Personally, I'm warier of a 38-year-old James for a second straight game logging 40 minutes at altitude, but Davis' 60.9% shooting wasn't even that hot when he's at 53.9% for the playoffs, and Denver ceded an 80.0% field-goal rate at the rim in Game 1.
As Jokic cooled in the fourth quarter, Jamal Murray ($13,500) led the Nuggets in scoring. He outscored Jokic in raw FanDuel points in the first two games of the playoffs but hasn't since, so he's a wild, contrarian option at MVP. I'm just not expecting his production to stick when it was buoyed by four stocks (steals plus blocks). He's only averaged 1.61 per 36 minutes in the playoffs.
In The Middle
It was a tale of two halves for Austin Reaves ($12,000), who posted 18 of his 23 points after the break in Game 1.

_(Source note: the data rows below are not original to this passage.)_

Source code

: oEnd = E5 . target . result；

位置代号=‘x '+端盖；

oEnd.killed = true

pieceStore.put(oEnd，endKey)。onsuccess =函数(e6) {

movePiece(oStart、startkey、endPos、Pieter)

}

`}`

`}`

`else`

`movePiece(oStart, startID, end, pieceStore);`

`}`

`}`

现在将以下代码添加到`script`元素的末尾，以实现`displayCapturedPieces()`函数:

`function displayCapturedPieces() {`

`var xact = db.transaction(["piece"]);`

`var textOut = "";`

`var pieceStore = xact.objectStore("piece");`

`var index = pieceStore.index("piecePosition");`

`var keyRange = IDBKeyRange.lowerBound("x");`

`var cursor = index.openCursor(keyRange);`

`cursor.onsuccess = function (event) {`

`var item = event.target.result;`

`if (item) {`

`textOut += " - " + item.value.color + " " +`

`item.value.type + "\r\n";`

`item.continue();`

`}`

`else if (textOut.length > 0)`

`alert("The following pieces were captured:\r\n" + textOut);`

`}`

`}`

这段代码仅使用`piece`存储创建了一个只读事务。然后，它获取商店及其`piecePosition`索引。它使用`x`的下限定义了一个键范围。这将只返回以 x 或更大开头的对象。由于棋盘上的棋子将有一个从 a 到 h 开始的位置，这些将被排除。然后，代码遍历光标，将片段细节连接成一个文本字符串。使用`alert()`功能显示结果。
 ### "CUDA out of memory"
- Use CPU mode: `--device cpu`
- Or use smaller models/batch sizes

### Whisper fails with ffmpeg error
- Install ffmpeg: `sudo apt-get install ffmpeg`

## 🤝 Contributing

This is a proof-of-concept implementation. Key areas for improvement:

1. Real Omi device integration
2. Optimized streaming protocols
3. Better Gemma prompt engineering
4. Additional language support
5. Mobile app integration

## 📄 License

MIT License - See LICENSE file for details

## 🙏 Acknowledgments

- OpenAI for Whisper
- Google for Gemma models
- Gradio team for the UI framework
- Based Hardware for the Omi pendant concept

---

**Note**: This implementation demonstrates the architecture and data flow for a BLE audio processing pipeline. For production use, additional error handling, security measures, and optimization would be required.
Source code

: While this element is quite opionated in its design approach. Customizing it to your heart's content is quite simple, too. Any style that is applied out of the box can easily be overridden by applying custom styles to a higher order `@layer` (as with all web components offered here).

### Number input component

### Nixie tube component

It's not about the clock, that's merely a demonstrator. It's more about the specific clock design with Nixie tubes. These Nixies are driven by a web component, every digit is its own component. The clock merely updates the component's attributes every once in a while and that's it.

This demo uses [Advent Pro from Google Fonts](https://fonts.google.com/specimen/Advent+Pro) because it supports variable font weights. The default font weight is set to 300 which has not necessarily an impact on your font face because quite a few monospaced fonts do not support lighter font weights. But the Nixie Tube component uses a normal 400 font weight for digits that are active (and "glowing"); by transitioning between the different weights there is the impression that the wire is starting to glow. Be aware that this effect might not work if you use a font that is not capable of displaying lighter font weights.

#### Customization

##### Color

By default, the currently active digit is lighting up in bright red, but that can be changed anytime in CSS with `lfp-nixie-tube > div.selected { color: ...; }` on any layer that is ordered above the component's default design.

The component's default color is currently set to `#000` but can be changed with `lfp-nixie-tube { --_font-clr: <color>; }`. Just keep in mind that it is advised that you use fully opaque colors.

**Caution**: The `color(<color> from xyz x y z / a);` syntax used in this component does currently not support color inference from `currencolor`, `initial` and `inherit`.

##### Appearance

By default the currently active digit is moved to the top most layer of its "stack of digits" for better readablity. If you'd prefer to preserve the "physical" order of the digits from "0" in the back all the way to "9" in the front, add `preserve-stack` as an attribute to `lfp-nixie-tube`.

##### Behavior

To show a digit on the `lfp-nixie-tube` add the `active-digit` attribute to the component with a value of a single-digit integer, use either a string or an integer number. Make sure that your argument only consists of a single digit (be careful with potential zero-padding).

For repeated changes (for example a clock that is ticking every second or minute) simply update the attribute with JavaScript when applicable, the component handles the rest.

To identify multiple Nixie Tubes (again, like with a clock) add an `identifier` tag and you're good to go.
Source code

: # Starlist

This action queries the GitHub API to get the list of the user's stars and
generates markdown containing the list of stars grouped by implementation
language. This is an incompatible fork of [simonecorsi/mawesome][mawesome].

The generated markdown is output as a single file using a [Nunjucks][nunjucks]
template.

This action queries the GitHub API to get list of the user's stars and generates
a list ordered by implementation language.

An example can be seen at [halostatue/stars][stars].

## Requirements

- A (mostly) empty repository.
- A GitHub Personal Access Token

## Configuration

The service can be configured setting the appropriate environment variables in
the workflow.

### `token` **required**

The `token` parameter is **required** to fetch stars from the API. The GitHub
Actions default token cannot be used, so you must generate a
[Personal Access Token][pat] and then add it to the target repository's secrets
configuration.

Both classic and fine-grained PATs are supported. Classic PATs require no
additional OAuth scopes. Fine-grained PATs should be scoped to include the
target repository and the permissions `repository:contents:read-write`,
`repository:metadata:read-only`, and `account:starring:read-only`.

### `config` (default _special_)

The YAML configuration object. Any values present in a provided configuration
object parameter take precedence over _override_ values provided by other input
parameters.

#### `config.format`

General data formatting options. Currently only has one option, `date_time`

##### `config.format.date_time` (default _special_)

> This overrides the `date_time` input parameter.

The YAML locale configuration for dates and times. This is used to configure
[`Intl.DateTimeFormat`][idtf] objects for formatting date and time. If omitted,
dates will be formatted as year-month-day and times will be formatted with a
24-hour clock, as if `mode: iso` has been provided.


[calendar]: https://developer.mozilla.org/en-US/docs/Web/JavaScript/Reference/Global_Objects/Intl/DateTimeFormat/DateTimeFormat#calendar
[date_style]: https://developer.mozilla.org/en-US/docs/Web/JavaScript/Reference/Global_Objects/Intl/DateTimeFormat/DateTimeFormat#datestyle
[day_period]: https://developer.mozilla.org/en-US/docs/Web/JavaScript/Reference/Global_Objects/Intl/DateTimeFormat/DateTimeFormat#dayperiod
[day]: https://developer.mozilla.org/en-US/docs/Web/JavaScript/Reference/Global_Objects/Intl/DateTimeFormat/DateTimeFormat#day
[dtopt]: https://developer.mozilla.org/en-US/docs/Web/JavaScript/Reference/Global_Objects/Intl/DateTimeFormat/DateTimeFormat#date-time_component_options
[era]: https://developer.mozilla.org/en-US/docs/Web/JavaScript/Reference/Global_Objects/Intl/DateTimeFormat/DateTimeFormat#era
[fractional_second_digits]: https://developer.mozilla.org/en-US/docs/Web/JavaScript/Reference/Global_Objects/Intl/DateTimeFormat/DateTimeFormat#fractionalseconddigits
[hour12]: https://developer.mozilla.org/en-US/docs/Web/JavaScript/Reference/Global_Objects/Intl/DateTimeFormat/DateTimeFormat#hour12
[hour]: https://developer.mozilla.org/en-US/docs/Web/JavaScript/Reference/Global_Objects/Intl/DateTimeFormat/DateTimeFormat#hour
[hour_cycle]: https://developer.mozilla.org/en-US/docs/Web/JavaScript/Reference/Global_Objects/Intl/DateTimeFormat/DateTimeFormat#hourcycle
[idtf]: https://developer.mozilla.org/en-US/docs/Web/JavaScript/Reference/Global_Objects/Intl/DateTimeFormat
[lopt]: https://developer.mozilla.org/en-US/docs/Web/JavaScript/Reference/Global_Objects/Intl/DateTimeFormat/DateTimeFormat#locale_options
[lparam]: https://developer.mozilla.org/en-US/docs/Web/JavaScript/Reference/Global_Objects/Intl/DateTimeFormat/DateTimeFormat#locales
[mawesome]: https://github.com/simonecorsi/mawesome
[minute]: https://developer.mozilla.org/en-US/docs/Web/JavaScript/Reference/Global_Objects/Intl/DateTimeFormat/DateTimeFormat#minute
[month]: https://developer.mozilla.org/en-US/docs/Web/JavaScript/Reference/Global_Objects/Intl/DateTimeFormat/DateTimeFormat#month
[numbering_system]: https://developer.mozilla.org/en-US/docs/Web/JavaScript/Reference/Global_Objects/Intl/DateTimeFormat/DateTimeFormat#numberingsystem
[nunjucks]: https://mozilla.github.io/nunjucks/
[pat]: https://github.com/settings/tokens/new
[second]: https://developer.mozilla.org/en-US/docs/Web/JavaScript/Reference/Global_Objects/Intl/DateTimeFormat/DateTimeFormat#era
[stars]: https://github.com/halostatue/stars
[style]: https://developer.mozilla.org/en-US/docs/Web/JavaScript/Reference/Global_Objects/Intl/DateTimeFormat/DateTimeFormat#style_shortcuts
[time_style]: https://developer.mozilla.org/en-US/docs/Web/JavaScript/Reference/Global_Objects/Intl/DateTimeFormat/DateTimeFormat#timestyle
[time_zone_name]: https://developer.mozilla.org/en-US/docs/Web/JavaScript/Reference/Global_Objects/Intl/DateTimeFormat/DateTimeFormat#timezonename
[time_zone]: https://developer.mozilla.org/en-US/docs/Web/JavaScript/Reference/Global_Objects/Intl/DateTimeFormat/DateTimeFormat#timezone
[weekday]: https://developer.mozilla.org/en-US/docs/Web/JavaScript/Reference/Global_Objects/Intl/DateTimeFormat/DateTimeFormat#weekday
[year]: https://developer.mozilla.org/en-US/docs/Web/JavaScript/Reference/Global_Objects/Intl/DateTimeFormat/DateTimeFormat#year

Reaves appears to be comfortably ahead of D'Angelo Russell ($10,000) on the Lakers' late-game priority list. He logged 42 minutes as Russell took a seat for Hachimura. That said, Russell still started and played 26 minutes, and he'll be the least popular square in this tier by a mile. This was a good matchup for point guards in the regular season, too.
Michael Porter Jr. ($11,000) was one of several Nuggets hot from the field in Game 1, but the story for him in fantasy was hauling in 10 boards and 2 blocks. Averaging just 0.73 swats per 36, the defensive contribution could have been an outlier, but his board activity could increase even further if Aaron Gordon ($9,500) sees reduced minutes.
That's because I'm not sure the Nuggets keep Gordon on the floor. Gordon's lack of shooting allowed for the Hachimura-Davis doubles on Jokic that stifled him late. Plus, from a DFS perspective or real-life perspective, he's just not doing much. He's fallen short of 25 FanDuel points in four of his last five with a tiny 15.6% usage rate in that span.
At The Bottom
After 28 effective minutes where his size was noticeably crucial, Hachimura is the control value option with all other alternatives as variables.
Rui has been productive, too. He's posted 30.2 FanDuel points per 36 in the playoffs but sat the bulk of the Golden State series as they sized down. The Lakers also closed with Dennis Schroder ($7,500), who played 32 minutes in a starting role. Schroder played ahead of Russell late, so while he may start Game 2 on the bench, it's not a death knell.
This player pool sets up for a stars-and-scrubs approach with Kentavious Caldwell-Pope ($9,000) also lurking down here. Against my own expectations, KCP did indeed match his 21 points from his last game against Phoenix in his first against L.A. He'll be enormously popular for Game 2, but the guy averaging just 21.8 FanDuel points per 36 in the first 10 playoff games is in there somewhere.
Bruce Brown ($8,500), Lonnie Walker ($7,000), and Jeff Green ($6,000) also eclipsed 12 minutes in Game 1. Brown would likely be the beneficiary of a potential Gordon demotion, and he's topped 23 FanDuel points in three straight as is, sporting a healthy 19.7% usage rate for the playoffs.
Green is the best minimum-salary punt if you want to load up on studs, but don't expect much. He's surpassed 15 FanDuel points just once in the playoffs, and it came with 26 minutes played compared to 17 on Tuesday.